* **Task requirements**: Where in the data below does the word "evidence" appear? Copy each line that holds it.

Dataset entries
- Opening Delimiter -

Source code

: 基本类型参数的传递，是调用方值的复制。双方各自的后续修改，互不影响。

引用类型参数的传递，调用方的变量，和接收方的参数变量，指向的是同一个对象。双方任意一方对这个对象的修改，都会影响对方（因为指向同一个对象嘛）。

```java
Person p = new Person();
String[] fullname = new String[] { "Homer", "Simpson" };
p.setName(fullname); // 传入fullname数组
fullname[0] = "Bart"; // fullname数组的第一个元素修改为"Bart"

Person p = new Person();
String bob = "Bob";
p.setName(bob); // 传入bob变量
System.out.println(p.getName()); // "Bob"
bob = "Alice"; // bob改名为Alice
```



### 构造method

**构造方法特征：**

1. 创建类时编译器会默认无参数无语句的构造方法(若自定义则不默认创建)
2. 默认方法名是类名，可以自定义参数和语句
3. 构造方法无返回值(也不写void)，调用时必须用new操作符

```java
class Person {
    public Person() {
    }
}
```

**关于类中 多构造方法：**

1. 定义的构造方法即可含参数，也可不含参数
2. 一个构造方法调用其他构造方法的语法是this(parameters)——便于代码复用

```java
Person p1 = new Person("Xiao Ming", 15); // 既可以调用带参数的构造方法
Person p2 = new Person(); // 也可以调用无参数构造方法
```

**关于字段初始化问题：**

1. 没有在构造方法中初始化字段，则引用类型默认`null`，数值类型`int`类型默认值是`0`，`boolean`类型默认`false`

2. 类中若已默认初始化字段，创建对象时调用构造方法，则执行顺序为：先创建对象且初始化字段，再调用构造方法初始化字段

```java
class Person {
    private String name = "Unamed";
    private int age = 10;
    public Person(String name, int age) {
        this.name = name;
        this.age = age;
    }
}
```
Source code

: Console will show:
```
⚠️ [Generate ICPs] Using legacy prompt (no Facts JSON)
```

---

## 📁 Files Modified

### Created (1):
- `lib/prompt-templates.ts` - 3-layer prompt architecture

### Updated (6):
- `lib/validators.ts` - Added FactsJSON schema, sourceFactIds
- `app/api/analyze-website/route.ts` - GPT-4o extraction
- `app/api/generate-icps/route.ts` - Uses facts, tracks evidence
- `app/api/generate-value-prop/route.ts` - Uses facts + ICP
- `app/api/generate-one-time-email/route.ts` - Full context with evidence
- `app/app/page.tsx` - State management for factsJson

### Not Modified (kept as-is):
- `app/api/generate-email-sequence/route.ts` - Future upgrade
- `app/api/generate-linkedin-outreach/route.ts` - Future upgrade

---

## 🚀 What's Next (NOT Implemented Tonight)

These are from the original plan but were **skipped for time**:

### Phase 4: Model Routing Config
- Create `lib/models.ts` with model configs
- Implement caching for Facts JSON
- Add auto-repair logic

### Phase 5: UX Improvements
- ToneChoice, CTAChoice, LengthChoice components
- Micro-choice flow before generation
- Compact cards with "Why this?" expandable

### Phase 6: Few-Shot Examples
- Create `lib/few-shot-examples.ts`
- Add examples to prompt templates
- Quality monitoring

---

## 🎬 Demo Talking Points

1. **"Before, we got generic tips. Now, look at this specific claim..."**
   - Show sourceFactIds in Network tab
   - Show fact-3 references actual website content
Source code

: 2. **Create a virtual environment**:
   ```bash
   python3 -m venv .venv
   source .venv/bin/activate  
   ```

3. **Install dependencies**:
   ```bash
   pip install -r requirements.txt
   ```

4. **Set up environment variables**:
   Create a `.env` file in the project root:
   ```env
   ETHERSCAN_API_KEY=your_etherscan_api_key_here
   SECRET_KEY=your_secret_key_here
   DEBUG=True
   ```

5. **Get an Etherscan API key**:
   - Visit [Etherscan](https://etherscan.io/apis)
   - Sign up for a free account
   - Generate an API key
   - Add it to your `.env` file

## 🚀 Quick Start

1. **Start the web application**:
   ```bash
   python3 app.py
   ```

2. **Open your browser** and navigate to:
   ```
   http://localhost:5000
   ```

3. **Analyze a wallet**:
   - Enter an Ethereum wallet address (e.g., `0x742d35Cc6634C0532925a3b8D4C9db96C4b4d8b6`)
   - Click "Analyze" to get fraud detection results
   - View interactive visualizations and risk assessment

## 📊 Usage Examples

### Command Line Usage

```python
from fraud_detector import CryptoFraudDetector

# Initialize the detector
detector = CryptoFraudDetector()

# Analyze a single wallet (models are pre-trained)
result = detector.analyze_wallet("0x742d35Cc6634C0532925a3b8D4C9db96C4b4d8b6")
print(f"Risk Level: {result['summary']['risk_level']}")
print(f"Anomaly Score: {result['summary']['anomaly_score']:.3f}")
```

- Closing Delimiter -

* **Exercise output**:
- `app/api/generate-icps/route.ts` - Uses facts, tracks evidence
- `app/api/generate-one-time-email/route.ts` - Full context with evidence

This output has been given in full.